央氏:長い間北海道の林業に携わってきた三津橋産業としても私個人としても、北海道の自然が育んだ道産材を未来の世代に受け継いでいってもらいたいと願っています。
佳奈氏:三津橋産業には、道産材に愛情を注ぐ若い従業員たちが働いているので、みんなで守っていきたいですね。かつては男性の職場だった林業の世界ですが、今は女性が働くことも珍しくなくなってきました。カリモク家具さんの若い経営陣や従業員の方々とお話をする機会もたくさんあるので、この関係性を次の世代につなげていきたいと私も思っています。

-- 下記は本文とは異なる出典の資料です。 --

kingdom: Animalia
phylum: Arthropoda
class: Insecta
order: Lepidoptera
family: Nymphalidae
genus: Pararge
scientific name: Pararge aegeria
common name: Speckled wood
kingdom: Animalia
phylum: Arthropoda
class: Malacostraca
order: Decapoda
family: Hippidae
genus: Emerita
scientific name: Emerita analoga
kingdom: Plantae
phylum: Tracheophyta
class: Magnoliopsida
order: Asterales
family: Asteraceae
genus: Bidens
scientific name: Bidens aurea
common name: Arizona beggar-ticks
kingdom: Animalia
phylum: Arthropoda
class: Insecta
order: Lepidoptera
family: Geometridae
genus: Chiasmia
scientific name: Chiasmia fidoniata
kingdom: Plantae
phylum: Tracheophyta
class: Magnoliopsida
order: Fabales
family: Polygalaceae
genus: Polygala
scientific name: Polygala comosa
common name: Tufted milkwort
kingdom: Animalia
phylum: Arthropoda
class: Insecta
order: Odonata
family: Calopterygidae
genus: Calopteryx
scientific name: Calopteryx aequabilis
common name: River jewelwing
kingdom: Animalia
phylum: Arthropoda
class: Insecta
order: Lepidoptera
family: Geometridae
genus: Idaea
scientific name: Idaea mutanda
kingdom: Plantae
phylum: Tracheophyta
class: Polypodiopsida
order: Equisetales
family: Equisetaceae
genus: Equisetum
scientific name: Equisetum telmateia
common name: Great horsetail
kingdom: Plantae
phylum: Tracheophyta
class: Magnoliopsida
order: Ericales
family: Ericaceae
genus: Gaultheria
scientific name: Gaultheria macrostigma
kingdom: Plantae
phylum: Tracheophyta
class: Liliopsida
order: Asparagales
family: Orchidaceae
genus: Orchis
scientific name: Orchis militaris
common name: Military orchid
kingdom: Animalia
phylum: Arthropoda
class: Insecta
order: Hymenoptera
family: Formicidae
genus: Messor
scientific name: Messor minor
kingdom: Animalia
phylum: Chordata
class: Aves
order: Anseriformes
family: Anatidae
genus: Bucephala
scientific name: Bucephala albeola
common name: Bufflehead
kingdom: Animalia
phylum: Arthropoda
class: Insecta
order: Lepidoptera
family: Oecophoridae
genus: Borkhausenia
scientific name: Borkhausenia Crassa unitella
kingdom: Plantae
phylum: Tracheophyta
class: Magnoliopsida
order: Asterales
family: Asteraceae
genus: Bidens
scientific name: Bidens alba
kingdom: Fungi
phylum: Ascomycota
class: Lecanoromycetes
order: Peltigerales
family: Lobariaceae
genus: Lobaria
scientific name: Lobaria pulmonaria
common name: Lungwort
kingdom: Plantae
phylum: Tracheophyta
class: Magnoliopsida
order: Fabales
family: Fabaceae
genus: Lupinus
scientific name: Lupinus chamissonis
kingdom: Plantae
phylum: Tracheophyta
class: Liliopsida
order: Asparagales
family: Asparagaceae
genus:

央氏:もう一つ大切なことは、「山に戻るお金を増やす」ことです。森林が減少している今、木や森が大切であることは、多くの人が感覚的に、あるいは知識として理解しているはず。しかし、経済性が伴っていないのが現状です。
林業や木材・建材産業にはかつて、「木材は叩けば安くなる」という考え方がありました。しかし木を育て、森を育むという営みを持続可能にしていくには、人手もお金も時間もかかります。林業を活性化させるためにも「山に戻るお金」を増やしていかないと。それを実現して初めて、持続可能な林業ができると思います。
――そのためには、何が必要だと思いますか?
央氏:木の価値を考え直す必要があると思います。昔から、太くて節もなく、木目がきれいに通った木材が「良質な木」とされてきましたが、それは人間の都合でしかありません。完璧な木材を求めるなら、もはやプリントでもいいわけです。長い時間をかけて育まれた木そのものを受け入れ、自然本来の姿に価値を見出す。今ある木材の価値が高まれば、山に戻るお金が増えます。
そして、その木を使って作られた家具を長く愛着を持って使い続けているうちに、やがて新しい木が育ちます。そうやって自然に敬意を払いながら共に歩むことが、森林を持続可能なものにしていくと信じています。